== Saved entries ==
------------------------------------------------------------------------

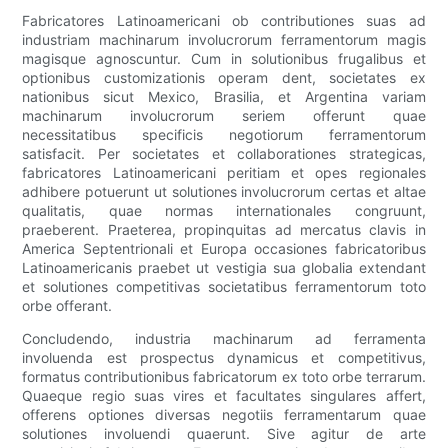
Fabricatores Latinoamericani ob contributiones suas ad
industriam machinarum involucrorum ferramentorum magis
magisque agnoscuntur. Cum in solutionibus frugalibus et
optionibus customizationis operam dent, societates ex
nationibus sicut Mexico, Brasilia, et Argentina variam
machinarum involucrorum seriem offerunt quae
necessitatibus specificis negotiorum ferramentorum
satisfacit. Per societates et collaborationes strategicas,
fabricatores Latinoamericani peritiam et opes regionales
adhibere potuerunt ut solutiones involucrorum certas et altae
qualitatis, quae normas internationales congruunt,
praeberent. Praeterea, propinquitas ad mercatus clavis in
America Septentrionali et Europa occasiones fabricatoribus
Latinoamericanis praebet ut vestigia sua globalia extendant
et solutiones competitivas societatibus ferramentorum toto
orbe offerant.
Concludendo, industria machinarum ad ferramenta
involuenda est prospectus dynamicus et competitivus,
formatus contributionibus fabricatorum ex toto orbe terrarum.
Quaeque regio suas vires et facultates singulares affert,
offerens optiones diversas negotiis ferramentarum quae
solutiones involuendi quaerunt. Sive agitur de arte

------------------------------------------------------------------------

== What is being asked ==
Check each line of the records for "ferramentorum" and copy the ones that contain it.

== Your response ==
industriam machinarum involucrorum ferramentorum magis
necessitatibus specificis negotiorum ferramentorum
et solutiones competitivas societatibus ferramentorum toto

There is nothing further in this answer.